Another tool Williams has used is collaboration. He’s waited until the county, Cal Poly or Charter Communications were doing work in an area and then joined up with them.
“It’s a lot easier to put in four conduits at once than to put in one,” he said.
San Luis Obispo-based TekTegrity said it’s ready for fiber. “We’re in the city of San Luis Obispo, and I cannot get Charter cable here. That’s how sporadic high-speed Internet is,” said Jeremy Koellish, the chief operating officer of the firm.
TekTegrity manages many of its clients’ computers and networks remotely. That means better connectivity is better business. “We live and die by being connected to the Internet. Having higher speed Internet for us creates greater efficiency and greater profitability,” Koellish said.
In addition to laying its own local fiber, Digital West is in talks to tap the trans-Pacific Internet pipes that come from Asia to the U.S. and land on the Central Coast. There are three that hit the shore near San Luis Obispo. “It’s like a highway from the beach coming from the east, and there’s really no off-ramp — it just goes north and south,” Williams said. “What we’ll do is have that highway accessible right here.”
To really take advantage of those on-ramps and off-ramps, Digital West wants to have a state-of-the-art data center ready and waiting for firms that want a straight shot to Asia.
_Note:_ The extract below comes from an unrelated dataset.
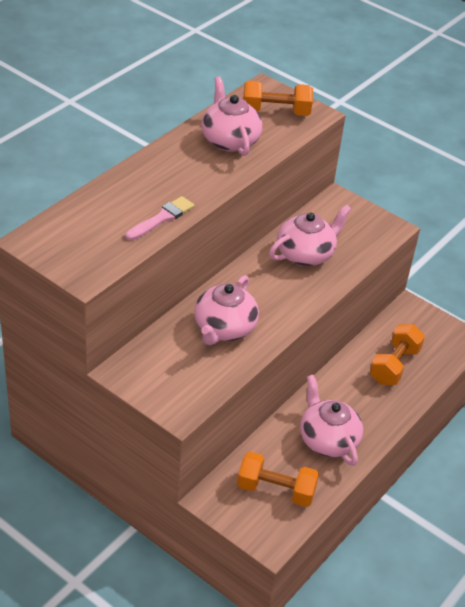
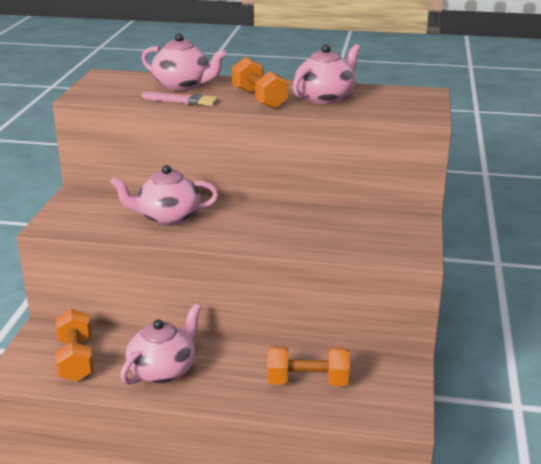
camera: 65 degrees right, 15 degrees down
(275, 112) = (398, 103): orange dumbbell -> orange dumbbell (259, 99)
(306, 254) = (313, 226): pink teapot -> pink teapot (183, 85)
It currently operates a 2,000-square-foot data center, and it is in escrow on a building near the San Luis Obispo airport that it wants to turn into a 90,000-square-foot center.
“We need to find a place that’s big enough that we’ll never have to move again,” Williams said, adding that he is in talks with PG&E over getting enough electricity to power such a center.
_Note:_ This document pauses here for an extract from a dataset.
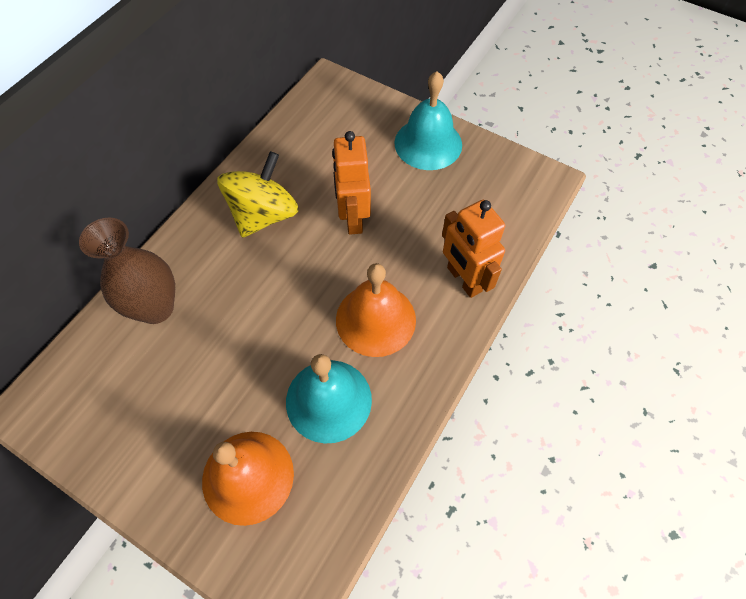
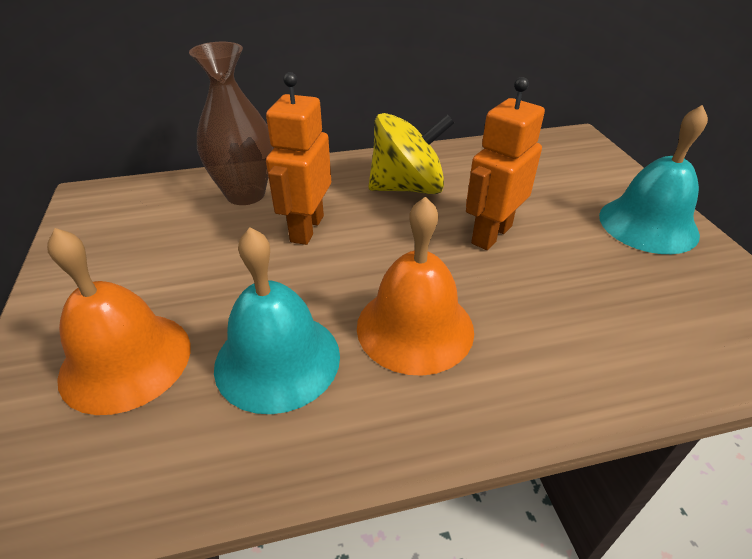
camera: 45 degrees right, 20 degrees down
(463, 279) = (570, 365): orange robot -> orange robot (306, 228)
Koellish of TekTegrity said the investments that Digital West is making on the Central Coast now bode well for San Luis Obispo’s future. It has turned the city’s isolation from major metropolitan areas into an asset, he said.
“I don’t think they would be able to pull this off in San Francisco or Los Angeles — there’s huge competition,” Koellish said. “But the isolation we have has given a local company the chance to do it. In the long run, it will attract more companies to this beautiful place where we live. It could potentially turn us more into a tech hub.”